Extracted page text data
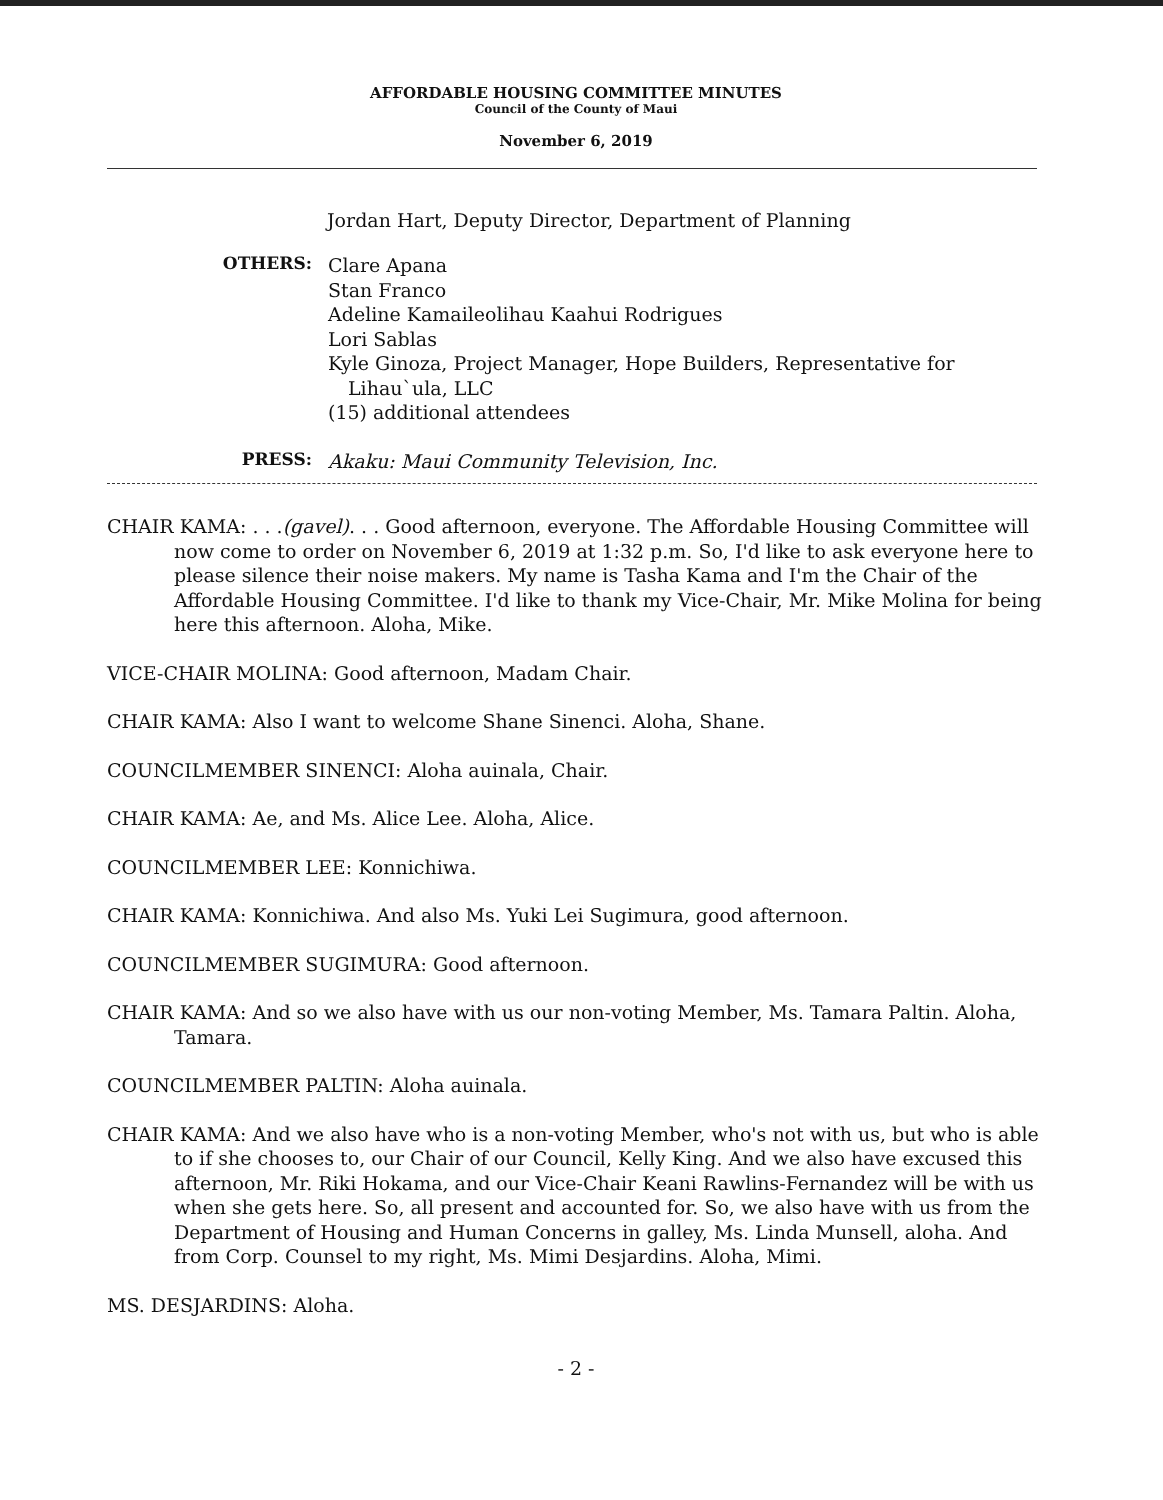AFFORDABLE HOUSING COMMITTEE MINUTES
Council of the County of Maui
November 6, 2019
Jordan Hart, Deputy Director, Department of Planning
OTHERS:
Clare Apana
Stan Franco
Adeline Kamaileolihau Kaahui Rodrigues
Lori Sablas
Kyle Ginoza, Project Manager, Hope Builders, Representative for
Lihau`ula, LLC
(15) additional attendees
PRESS:
Akaku: Maui Community Television, Inc.
CHAIR KAMA: . . .(gavel). . . Good afternoon, everyone. The Affordable Housing Committee will now come to order on November 6, 2019 at 1:32 p.m. So, I'd like to ask everyone here to please silence their noise makers. My name is Tasha Kama and I'm the Chair of the Affordable Housing Committee. I'd like to thank my Vice-Chair, Mr. Mike Molina for being here this afternoon. Aloha, Mike.
VICE-CHAIR MOLINA: Good afternoon, Madam Chair.
CHAIR KAMA: Also I want to welcome Shane Sinenci. Aloha, Shane.
COUNCILMEMBER SINENCI: Aloha auinala, Chair.
CHAIR KAMA: Ae, and Ms. Alice Lee. Aloha, Alice.
COUNCILMEMBER LEE: Konnichiwa.
CHAIR KAMA: Konnichiwa. And also Ms. Yuki Lei Sugimura, good afternoon.
COUNCILMEMBER SUGIMURA: Good afternoon.
CHAIR KAMA: And so we also have with us our non-voting Member, Ms. Tamara Paltin. Aloha, Tamara.
COUNCILMEMBER PALTIN: Aloha auinala.
CHAIR KAMA: And we also have who is a non-voting Member, who's not with us, but who is able to if she chooses to, our Chair of our Council, Kelly King. And we also have excused this afternoon, Mr. Riki Hokama, and our Vice-Chair Keani Rawlins-Fernandez will be with us when she gets here. So, all present and accounted for. So, we also have with us from the Department of Housing and Human Concerns in galley, Ms. Linda Munsell, aloha. And from Corp. Counsel to my right, Ms. Mimi Desjardins. Aloha, Mimi.
MS. DESJARDINS: Aloha.
- 2 -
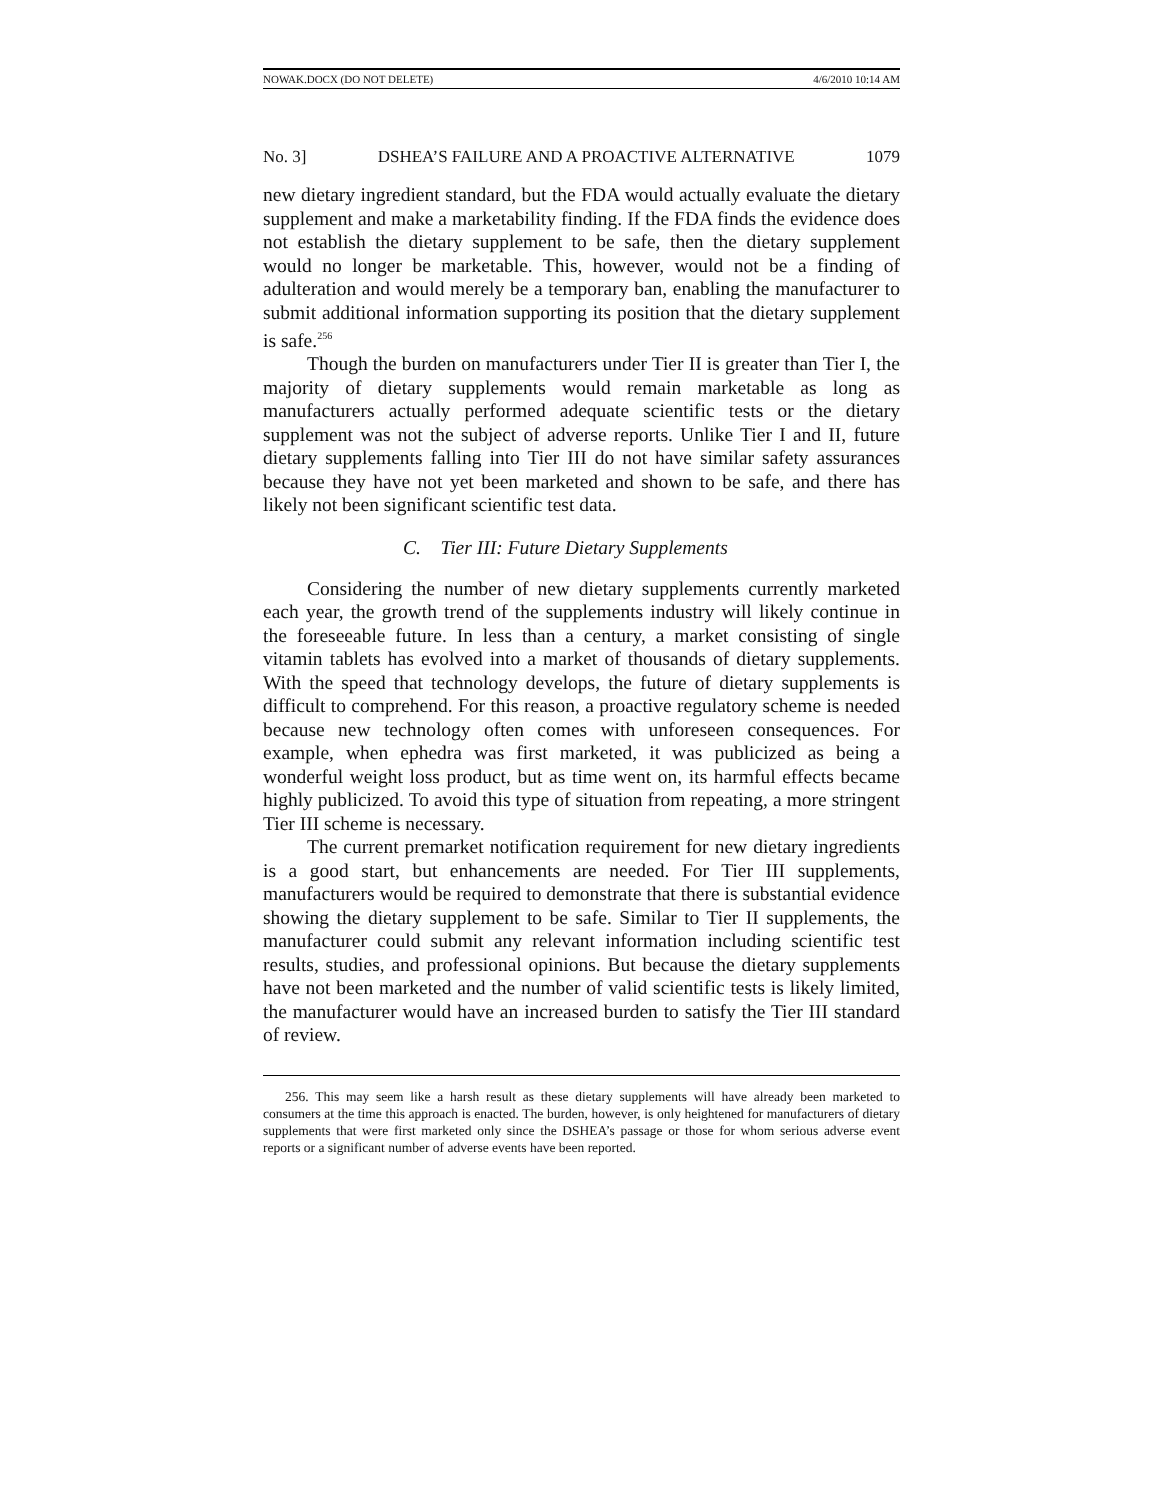NOWAK.DOCX (DO NOT DELETE) 4/6/2010 10:14 AM
No. 3] DSHEA’S FAILURE AND A PROACTIVE ALTERNATIVE 1079
new dietary ingredient standard, but the FDA would actually evaluate the dietary supplement and make a marketability finding. If the FDA finds the evidence does not establish the dietary supplement to be safe, then the dietary supplement would no longer be marketable. This, however, would not be a finding of adulteration and would merely be a temporary ban, enabling the manufacturer to submit additional information supporting its position that the dietary supplement is safe.<sup>256</sup>
Though the burden on manufacturers under Tier II is greater than Tier I, the majority of dietary supplements would remain marketable as long as manufacturers actually performed adequate scientific tests or the dietary supplement was not the subject of adverse reports. Unlike Tier I and II, future dietary supplements falling into Tier III do not have similar safety assurances because they have not yet been marketed and shown to be safe, and there has likely not been significant scientific test data.
C. Tier III: Future Dietary Supplements
Considering the number of new dietary supplements currently marketed each year, the growth trend of the supplements industry will likely continue in the foreseeable future. In less than a century, a market consisting of single vitamin tablets has evolved into a market of thousands of dietary supplements. With the speed that technology develops, the future of dietary supplements is difficult to comprehend. For this reason, a proactive regulatory scheme is needed because new technology often comes with unforeseen consequences. For example, when ephedra was first marketed, it was publicized as being a wonderful weight loss product, but as time went on, its harmful effects became highly publicized. To avoid this type of situation from repeating, a more stringent Tier III scheme is necessary.
The current premarket notification requirement for new dietary ingredients is a good start, but enhancements are needed. For Tier III supplements, manufacturers would be required to demonstrate that there is substantial evidence showing the dietary supplement to be safe. Similar to Tier II supplements, the manufacturer could submit any relevant information including scientific test results, studies, and professional opinions. But because the dietary supplements have not been marketed and the number of valid scientific tests is likely limited, the manufacturer would have an increased burden to satisfy the Tier III standard of review.
256. This may seem like a harsh result as these dietary supplements will have already been marketed to consumers at the time this approach is enacted. The burden, however, is only heightened for manufacturers of dietary supplements that were first marketed only since the DSHEA’s passage or those for whom serious adverse event reports or a significant number of adverse events have been reported.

### PROMPT
List each line of the records that holds the string "afternoon".

### THE ANSWER
CHAIR KAMA: . . .(gavel). . . Good afternoon, everyone. The Affordable Housing Committee will now come to order on November 6, 2019 at 1:32 p.m. So, I'd like to ask everyone here to please silence their noise makers. My name is Tasha Kama and I'm the Chair of the Affordable Housing Committee. I'd like to thank my Vice-Chair, Mr. Mike Molina for being here this afternoon. Aloha, Mike.
VICE-CHAIR MOLINA: Good afternoon, Madam Chair.
CHAIR KAMA: Konnichiwa. And also Ms. Yuki Lei Sugimura, good afternoon.
COUNCILMEMBER SUGIMURA: Good afternoon.
CHAIR KAMA: And we also have who is a non-voting Member, who's not with us, but who is able to if she chooses to, our Chair of our Council, Kelly King. And we also have excused this afternoon, Mr. Riki Hokama, and our Vice-Chair Keani Rawlins-Fernandez will be with us when she gets here. So, all present and accounted for. So, we also have with us from the Department of Housing and Human Concerns in galley, Ms. Linda Munsell, aloha. And from Corp. Counsel to my right, Ms. Mimi Desjardins. Aloha, Mimi.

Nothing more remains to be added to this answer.